The Alert Odds value is configured differently for different input sources depending on a variety of factors, such as data variability, frequency of activity, etc. The goal is to achieve a balance of a reasonable number of anomaly alerts while providing adequate coverage of the desired anomalies.
Figure 9 shows the number of alerts based on the number of samples generated by the application for various scenes. All the results approach the blue line, which is the theoretical benchmark. Depending on the configuration and sensor type, some anomalies may actually be major events and/or environmental situations, while others may be pre-warning signs indicating the likelihood of an impending major event. By tuning an optimal Alert Odds, it is possible to catch valuable pre-warning signs prior to the occurrence of major events.
The video extension receives real-time streaming videos from video cameras and handles conditioning and deconstruction of the incoming video frames into values for kinematics and appearance, such as basic shapes of objects. This approach enables seamless integration with existing network Video Cameras (RTSP, MP4, H263, H264, etc) and the industry’s top Video Management Systems (VMS). As a video stream arrives, the video frame images are deconstructed into sets of primitive shapes and objects. These, in turn, are grouped into compound objects with associated events.
In concert with the Learning Engine, FOUNDATION Video is able to distinguish between different types of objects, such as humans, vehicles, and static background items as shown in Figure 10. It evaluates attributes such as location, size, and shape and events such as paths, direction, velocity, acceleration, and trajectories. Table 2 shows the meta data the video application sends to the COS. As the LE evaluates these compound objects using AI-based machine learning methods, it constructs a set of abstract models and associated sets of hypotheses, which it stores as a set of episodic or long term memories, as appropriate.
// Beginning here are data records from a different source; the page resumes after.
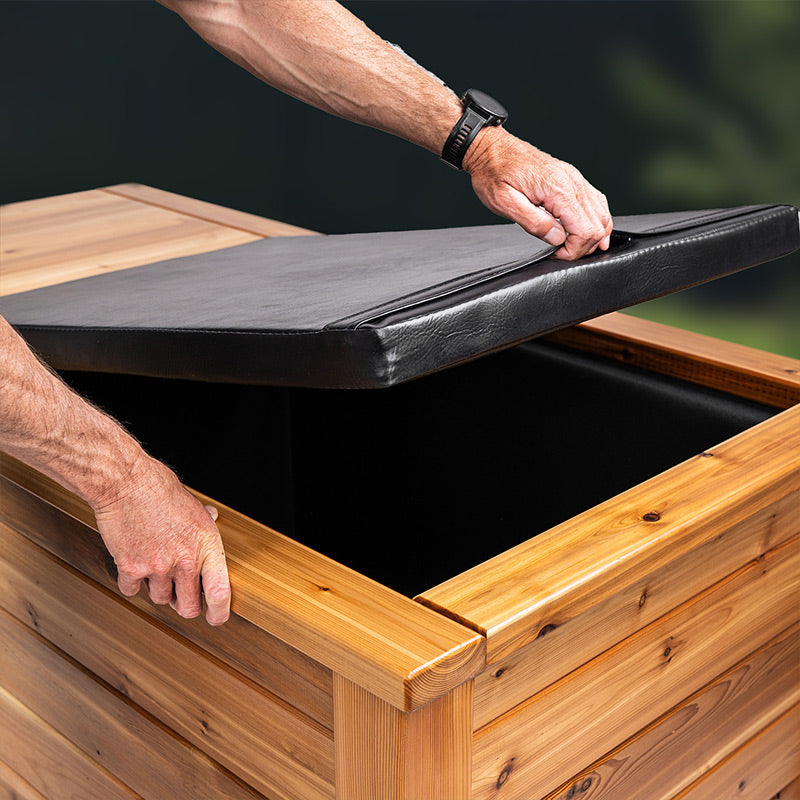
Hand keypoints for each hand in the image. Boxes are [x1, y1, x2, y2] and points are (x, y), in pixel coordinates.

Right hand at [93, 455, 230, 625]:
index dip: (219, 612)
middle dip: (184, 604)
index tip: (216, 618)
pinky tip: (133, 563)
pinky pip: (132, 590)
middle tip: (180, 595)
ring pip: (160, 599)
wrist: (126, 483)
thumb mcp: (194, 505)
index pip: (219, 591)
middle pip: (188, 606)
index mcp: (206, 545)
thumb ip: (204, 520)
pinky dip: (131, 582)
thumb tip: (214, 517)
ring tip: (154, 565)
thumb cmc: (160, 489)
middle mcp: (185, 560)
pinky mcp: (131, 568)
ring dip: (157, 588)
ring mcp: (158, 566)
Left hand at [463, 127, 612, 260]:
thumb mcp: (505, 203)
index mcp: (558, 189)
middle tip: (561, 253)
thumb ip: (533, 223)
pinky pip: (596, 202)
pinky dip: (595, 221)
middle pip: (597, 225)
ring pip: (602, 214)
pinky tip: (587, 231)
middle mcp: (572, 182)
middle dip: (583, 246)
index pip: (585, 230)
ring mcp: (575, 179)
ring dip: (592, 236)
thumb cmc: (494, 173)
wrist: (492, 149)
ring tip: (573, 247)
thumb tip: (556, 239)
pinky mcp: (572, 179)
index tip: (556, 254)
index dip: (573, 250)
It then uses these memories to compare future observations with past events.
The net result is a system that automatically trains itself through observation (unsupervised learning) to establish a running baseline of normal events in a camera’s field of view. By continuously learning and adjusting the model, the system adapts to environmental changes such as lighting fluctuations, scene instability, and sudden or gradual pattern shifts. The system can understand event patterns down to day of week and time of day.
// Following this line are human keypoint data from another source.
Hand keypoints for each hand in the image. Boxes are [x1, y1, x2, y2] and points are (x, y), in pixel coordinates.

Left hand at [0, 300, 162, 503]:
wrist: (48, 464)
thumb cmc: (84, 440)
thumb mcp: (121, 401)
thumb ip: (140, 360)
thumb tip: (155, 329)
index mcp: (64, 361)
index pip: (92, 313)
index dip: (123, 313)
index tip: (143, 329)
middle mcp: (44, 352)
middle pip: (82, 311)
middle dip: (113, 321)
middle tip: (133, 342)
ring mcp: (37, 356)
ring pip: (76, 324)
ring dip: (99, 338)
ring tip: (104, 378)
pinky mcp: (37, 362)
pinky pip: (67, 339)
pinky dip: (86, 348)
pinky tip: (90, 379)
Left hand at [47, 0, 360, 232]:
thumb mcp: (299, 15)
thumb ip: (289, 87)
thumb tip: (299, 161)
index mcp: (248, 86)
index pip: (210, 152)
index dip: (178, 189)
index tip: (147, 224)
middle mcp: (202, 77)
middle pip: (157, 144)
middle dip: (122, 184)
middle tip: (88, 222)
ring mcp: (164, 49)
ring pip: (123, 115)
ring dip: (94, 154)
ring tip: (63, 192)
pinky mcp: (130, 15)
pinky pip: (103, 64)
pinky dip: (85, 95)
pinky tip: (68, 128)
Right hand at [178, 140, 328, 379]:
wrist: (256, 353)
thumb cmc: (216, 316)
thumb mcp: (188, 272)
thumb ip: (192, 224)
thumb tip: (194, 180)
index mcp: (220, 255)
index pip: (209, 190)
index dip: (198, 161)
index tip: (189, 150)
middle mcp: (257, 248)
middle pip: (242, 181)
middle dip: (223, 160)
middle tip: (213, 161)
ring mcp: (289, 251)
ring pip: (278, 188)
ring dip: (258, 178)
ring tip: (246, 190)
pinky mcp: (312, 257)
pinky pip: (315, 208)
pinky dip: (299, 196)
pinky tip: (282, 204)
The SCADA extension receives real-time streaming data from input sources that measure features such as pressure, temperature, and flow. When real-time analysis is started for SCADA data flows, the initial training for data analytics configuration typically requires a one-year sample of historic data to establish a calibration baseline for a sensor that normally collects 27000 or more points. Dynamic auto-ranging of the raw data is calibrated and the auto-range calibration model is continually updated with real-time data even after the initial calibration and initiation of real-time and/or historic data flow. Some large, distributed SCADA real-time systems use a dead-band feature. In this case, data sensors only update periodically transmitted values unless the reading has changed. In this case the front-end filtering process will auto-transmit the last known value unless a timeout failure period expires.
Table 3 shows the meta data the video application sends to the COS.
One of the biggest drivers of maintenance cost is unscheduled or unexpected maintenance due to unexpected failures. Continuous monitoring of sensor health using a Cognitive AI System can improve reliability and reduce maintenance costs by detecting failures before they reach a catastrophic stage.